[Input records]
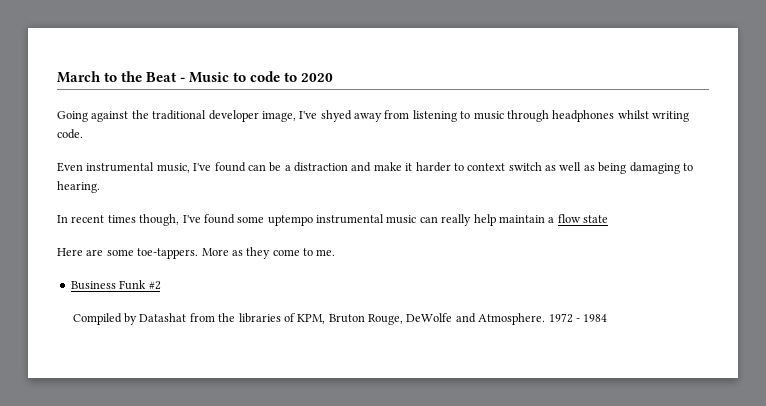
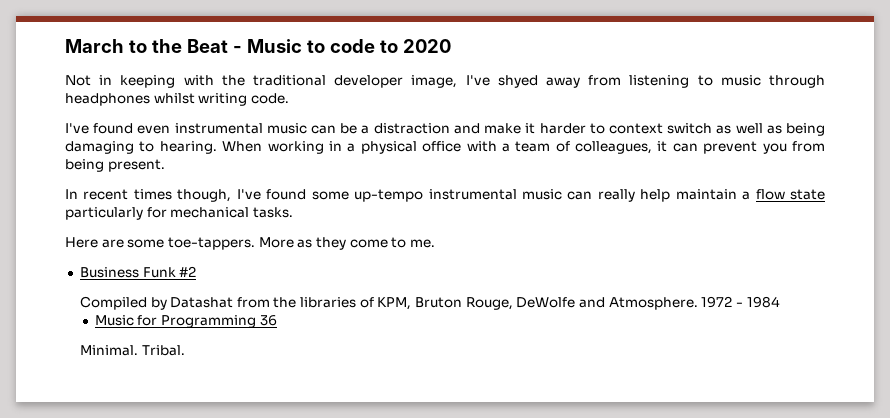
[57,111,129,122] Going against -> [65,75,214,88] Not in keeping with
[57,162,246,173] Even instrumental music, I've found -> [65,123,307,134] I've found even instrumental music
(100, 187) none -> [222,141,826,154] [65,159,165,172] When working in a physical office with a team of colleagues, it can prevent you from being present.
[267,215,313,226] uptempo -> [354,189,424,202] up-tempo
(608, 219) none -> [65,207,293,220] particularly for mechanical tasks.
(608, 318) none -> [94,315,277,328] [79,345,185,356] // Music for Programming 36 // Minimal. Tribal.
[/Input records]
[Input records]
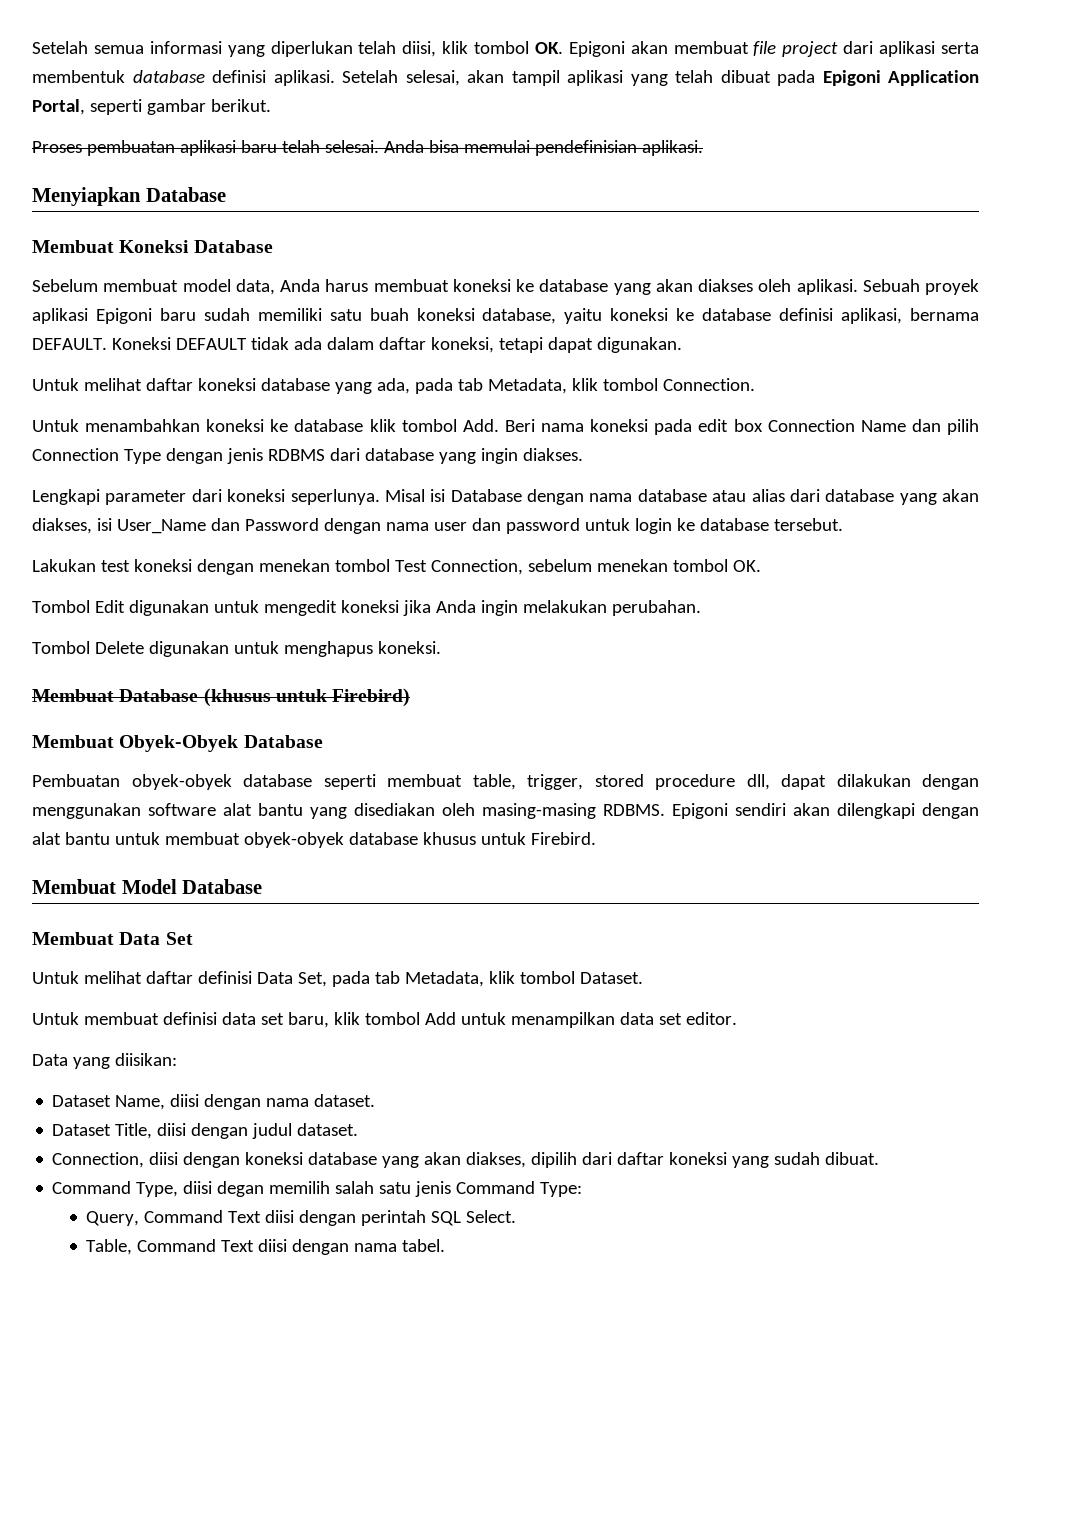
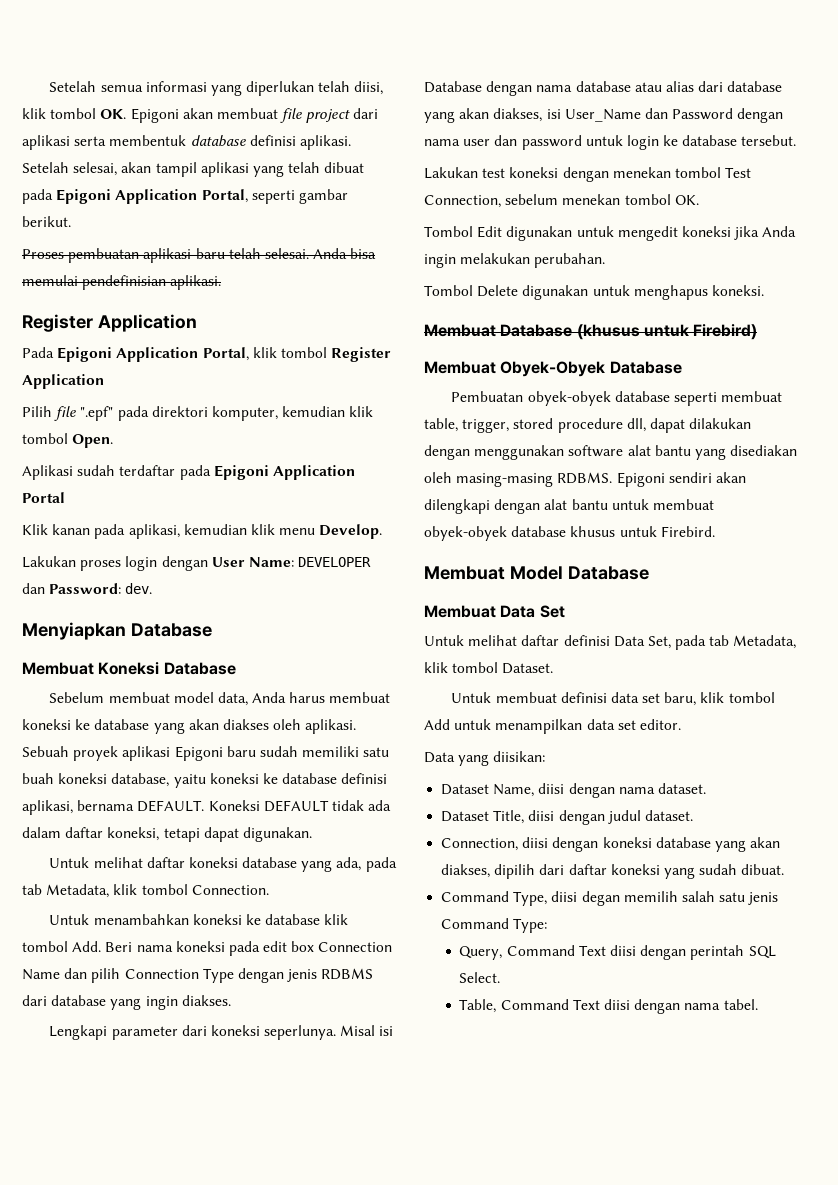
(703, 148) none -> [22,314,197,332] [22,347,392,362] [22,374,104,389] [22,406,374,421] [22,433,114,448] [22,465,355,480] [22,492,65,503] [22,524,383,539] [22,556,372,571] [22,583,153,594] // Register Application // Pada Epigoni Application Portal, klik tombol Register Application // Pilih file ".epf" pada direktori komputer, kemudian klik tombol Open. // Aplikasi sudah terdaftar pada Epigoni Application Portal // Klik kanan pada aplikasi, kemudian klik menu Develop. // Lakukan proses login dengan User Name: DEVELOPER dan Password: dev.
[/Input records]
*Work request:* Beginning at the line above with "(100, 187) none" and finishing at the line with "(608, 318) none", return each line exactly and return nothing else.

*Reply to the exercise:*
(100, 187) none -> [222,141,826,154] [65,159,165,172] When working in a physical office with a team of colleagues, it can prevent you from being present.
[267,215,313,226] uptempo -> [354,189,424,202] up-tempo
(608, 219) none -> [65,207,293,220] particularly for mechanical tasks.
(608, 318) none -> [94,315,277,328] [79,345,185,356] // Music for Programming 36 // Minimal. Tribal.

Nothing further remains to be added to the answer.